- [Task item] Give back exactly the lines of the entries below from the line with "målgruppsundersokningar och utveckling" to the line with "leverantörers uppgiftsbehandling enligt", inclusive, and only those.

- [Recorded information]
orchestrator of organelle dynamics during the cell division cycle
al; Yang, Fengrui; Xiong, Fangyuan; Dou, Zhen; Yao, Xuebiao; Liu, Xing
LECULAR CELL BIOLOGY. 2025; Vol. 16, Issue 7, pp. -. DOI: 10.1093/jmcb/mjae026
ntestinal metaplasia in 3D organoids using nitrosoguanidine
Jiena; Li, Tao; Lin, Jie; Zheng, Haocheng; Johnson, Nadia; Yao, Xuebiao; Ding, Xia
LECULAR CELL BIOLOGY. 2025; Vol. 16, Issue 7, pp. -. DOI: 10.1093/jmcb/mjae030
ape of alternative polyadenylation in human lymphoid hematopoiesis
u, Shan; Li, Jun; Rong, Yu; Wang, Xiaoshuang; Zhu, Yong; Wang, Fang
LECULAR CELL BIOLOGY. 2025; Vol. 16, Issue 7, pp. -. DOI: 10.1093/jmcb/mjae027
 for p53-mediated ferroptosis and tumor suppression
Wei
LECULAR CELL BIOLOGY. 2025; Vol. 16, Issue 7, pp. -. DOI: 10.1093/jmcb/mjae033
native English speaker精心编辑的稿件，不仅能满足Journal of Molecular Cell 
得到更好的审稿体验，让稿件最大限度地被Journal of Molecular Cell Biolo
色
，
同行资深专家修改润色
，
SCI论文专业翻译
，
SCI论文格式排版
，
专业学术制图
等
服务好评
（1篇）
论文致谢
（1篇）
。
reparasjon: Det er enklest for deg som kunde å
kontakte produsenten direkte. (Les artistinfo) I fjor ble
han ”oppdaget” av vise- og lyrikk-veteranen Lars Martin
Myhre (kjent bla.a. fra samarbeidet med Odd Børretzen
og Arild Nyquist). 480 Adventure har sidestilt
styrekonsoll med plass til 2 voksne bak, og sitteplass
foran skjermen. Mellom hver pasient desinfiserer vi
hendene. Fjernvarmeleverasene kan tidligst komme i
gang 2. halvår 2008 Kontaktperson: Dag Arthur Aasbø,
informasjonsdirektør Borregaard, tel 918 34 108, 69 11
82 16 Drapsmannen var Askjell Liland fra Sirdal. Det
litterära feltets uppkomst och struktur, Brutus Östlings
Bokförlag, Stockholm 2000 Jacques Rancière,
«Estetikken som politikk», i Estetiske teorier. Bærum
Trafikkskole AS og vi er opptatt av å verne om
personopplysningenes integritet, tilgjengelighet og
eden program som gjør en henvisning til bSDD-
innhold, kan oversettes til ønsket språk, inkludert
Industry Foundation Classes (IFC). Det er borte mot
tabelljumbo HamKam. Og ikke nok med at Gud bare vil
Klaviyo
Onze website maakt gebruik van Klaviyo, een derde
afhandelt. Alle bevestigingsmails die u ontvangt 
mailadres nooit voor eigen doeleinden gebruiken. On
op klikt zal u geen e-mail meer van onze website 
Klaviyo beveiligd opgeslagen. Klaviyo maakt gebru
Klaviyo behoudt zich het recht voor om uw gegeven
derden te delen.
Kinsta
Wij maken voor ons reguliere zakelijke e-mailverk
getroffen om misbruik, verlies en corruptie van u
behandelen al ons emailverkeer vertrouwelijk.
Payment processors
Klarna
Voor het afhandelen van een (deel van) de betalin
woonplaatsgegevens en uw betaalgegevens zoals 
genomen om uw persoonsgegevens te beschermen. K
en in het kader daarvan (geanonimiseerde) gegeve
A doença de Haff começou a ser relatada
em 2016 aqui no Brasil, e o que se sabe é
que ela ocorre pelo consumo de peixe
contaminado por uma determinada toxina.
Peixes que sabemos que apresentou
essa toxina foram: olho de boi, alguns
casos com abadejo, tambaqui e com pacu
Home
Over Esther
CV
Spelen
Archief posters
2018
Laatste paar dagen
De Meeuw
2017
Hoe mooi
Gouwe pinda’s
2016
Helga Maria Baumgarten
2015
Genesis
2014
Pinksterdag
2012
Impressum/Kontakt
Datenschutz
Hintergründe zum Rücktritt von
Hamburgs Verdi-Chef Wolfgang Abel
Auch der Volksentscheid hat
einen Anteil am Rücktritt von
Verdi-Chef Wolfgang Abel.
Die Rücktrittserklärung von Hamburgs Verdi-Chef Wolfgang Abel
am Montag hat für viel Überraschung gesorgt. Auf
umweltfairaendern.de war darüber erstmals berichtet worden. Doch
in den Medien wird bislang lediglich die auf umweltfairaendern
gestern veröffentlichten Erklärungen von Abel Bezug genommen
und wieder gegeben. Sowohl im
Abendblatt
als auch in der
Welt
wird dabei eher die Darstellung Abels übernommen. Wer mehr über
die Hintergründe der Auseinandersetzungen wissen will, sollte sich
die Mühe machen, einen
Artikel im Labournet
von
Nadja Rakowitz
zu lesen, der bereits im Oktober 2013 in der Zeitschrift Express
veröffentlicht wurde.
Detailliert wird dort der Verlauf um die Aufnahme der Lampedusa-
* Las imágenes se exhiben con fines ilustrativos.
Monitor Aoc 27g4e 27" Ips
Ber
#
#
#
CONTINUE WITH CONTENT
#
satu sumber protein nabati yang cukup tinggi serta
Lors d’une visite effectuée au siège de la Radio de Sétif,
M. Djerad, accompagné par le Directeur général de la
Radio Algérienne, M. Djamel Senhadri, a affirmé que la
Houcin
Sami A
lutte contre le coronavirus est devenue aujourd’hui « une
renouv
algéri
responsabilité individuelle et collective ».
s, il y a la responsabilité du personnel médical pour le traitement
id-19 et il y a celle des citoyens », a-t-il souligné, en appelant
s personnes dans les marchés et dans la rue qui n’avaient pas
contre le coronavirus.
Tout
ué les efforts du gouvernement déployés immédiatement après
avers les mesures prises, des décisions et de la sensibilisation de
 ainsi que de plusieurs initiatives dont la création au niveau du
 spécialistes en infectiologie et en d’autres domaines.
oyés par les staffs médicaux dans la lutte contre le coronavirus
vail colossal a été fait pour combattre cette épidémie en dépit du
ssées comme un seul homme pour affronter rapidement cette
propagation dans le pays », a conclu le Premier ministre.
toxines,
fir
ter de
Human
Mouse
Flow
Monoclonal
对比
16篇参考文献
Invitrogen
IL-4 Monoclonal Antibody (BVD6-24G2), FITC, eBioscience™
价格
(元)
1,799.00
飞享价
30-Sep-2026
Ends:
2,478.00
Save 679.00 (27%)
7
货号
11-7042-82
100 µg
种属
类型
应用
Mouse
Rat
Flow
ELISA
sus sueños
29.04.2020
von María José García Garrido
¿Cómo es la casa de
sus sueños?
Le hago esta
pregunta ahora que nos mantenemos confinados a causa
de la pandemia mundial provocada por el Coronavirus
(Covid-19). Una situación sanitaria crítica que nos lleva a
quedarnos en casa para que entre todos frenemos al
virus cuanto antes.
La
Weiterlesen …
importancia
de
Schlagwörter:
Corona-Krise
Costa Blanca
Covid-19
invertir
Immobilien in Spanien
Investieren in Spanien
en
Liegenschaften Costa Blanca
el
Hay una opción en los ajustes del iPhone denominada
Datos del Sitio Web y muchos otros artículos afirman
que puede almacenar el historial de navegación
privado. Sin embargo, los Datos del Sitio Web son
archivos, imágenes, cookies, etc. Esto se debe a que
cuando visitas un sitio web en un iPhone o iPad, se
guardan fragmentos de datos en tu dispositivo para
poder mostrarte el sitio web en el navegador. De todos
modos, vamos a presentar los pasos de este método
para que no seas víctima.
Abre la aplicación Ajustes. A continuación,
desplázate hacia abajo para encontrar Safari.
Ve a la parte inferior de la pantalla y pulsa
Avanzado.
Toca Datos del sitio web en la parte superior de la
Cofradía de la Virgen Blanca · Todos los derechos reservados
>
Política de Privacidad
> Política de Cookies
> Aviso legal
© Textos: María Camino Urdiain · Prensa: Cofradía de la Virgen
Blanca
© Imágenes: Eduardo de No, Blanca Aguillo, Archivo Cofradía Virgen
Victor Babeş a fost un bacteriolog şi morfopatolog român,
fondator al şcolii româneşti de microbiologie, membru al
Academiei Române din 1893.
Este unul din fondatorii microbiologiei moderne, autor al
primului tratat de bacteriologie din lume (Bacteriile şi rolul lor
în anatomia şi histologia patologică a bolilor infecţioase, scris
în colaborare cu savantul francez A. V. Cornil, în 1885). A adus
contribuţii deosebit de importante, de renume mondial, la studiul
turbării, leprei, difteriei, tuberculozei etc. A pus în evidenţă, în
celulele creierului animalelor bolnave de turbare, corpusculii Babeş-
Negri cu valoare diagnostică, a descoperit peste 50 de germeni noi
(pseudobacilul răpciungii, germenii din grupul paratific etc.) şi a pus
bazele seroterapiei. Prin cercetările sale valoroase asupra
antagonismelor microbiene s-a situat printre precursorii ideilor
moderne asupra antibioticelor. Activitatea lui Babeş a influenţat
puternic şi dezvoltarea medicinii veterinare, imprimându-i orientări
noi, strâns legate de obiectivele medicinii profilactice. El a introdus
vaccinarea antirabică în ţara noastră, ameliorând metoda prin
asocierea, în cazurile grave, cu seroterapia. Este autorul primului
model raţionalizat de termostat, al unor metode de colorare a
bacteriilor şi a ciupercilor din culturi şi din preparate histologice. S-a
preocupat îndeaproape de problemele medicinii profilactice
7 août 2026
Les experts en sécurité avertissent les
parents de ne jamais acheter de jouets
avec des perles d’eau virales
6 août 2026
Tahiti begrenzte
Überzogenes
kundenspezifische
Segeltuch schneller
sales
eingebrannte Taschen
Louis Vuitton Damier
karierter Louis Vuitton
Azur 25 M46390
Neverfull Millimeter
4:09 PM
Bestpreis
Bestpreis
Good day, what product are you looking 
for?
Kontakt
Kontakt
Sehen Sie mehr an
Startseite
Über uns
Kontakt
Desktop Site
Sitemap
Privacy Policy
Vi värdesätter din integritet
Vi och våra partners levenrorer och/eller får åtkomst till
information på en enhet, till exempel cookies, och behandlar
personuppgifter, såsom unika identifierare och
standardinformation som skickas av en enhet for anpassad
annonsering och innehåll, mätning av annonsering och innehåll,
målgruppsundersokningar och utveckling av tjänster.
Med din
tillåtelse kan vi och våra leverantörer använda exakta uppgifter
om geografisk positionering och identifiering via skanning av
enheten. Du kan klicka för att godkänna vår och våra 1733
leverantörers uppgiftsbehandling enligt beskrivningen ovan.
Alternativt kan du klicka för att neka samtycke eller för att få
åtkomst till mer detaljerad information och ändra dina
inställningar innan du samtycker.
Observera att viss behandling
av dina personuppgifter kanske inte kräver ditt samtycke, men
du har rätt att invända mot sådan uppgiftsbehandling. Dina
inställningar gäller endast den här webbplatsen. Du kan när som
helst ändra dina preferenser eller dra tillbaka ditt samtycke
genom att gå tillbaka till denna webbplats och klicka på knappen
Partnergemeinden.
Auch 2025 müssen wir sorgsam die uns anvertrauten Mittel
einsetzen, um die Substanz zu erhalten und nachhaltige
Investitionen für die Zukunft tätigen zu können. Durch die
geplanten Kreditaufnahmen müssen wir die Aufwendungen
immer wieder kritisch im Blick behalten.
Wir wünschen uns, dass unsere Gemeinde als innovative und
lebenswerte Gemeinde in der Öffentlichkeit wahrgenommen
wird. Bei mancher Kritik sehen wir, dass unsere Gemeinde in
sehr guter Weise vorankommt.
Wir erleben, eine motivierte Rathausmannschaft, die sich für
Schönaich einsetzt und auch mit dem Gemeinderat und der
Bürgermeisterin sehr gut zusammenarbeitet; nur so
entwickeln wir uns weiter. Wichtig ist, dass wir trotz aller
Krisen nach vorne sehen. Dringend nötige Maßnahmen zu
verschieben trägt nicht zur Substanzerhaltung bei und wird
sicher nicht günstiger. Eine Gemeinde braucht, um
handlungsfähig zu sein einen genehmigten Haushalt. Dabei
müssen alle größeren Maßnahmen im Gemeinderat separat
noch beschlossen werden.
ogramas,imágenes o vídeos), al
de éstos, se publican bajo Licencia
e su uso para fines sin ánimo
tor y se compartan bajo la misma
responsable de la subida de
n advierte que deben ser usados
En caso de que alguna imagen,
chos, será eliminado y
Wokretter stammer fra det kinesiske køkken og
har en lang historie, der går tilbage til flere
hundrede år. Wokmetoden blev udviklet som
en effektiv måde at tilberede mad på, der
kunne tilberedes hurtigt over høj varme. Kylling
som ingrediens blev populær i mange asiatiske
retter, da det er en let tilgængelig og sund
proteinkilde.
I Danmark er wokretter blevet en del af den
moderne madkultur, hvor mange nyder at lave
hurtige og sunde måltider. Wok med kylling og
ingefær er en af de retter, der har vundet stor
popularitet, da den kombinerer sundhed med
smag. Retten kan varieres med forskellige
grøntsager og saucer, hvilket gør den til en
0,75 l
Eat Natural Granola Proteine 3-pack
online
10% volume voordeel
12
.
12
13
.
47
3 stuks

- [Answer to this problem]
målgruppsundersokningar och utveckling av tjänster.
Med din
tillåtelse kan vi och våra leverantörer använda exakta uppgifter
om geografisk positionering och identifiering via skanning av
enheten. Du kan klicka för att godkänna vår och våra 1733
leverantörers uppgiftsbehandling enligt beskrivningen ovan.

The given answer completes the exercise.